Did you know that body language accounts for a full 55% of any response, while what you say only accounts for 7%? The remaining percentage goes to paralanguage, or your intonation, pauses, and sighs within a conversation. No matter how intelligent your answers sound, the way you convey them may state the opposite.
According to hiring managers, candidates must put more emphasis on their job interview language, as many people are already trained in how to answer questions. Applicants should be aware of their nonverbal signals and learn to trust their gut instincts.
Below are some tips to help:
Display Confidence from the Start
Keep in mind that recruiters start judging applicants as soon as they enter the room, even before any discussion gets underway. To project confidence, act as if you belong when entering the interviewer’s office. Avoid knocking on any doors gingerly as it implies a lack of confidence. Greet the interviewer with direct eye contact and a firm handshake when you enter the room.
Don’t start talking immediately. Wait for the recruiter to invite you to sit before choosing a chair. Make sure to sit close to the desk or just across from the recruiter.
Be Careful of the Proximity
Just how close is too close? No matter how intimidating recruiters can seem, they likely still feel uncomfortable once their personal space is invaded, and that can send the wrong signals. Sitting too far away can make you appear afraid.
You can display sincerity and confidence by making eye contact during the conversation and using simple yet expressive gestures. (These gestures shouldn’t be too distracting.)Avoid looking down during the interview.
Get to the Point
Projecting positive body language is vital during the interview.

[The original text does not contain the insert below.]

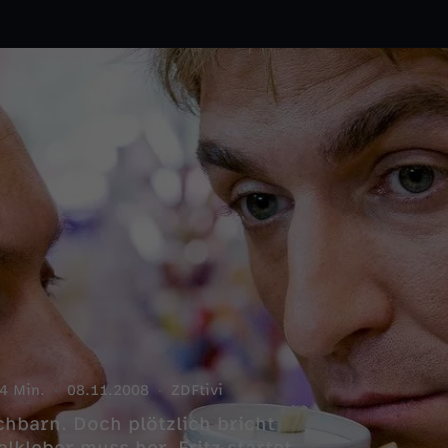
4 Min.
08.11.2008
ZDFtivi
chbarn. Doch plötzlich bricht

Speak naturally and monitor your speaking voice to make sure you’re delivering the right message. Don’t deviate from your regular speaking style to avoid being misunderstood.
Get your point across by speaking with a relaxed voice. Once you start feeling insecure, expect your voice to change. When you’re nervous, you’re more likely to clear your throat and utter filler words.
Once you know how to get a hold of your nerves, expect your mannerisms and paralanguage to come across the way you want them to—before, during and after the interview.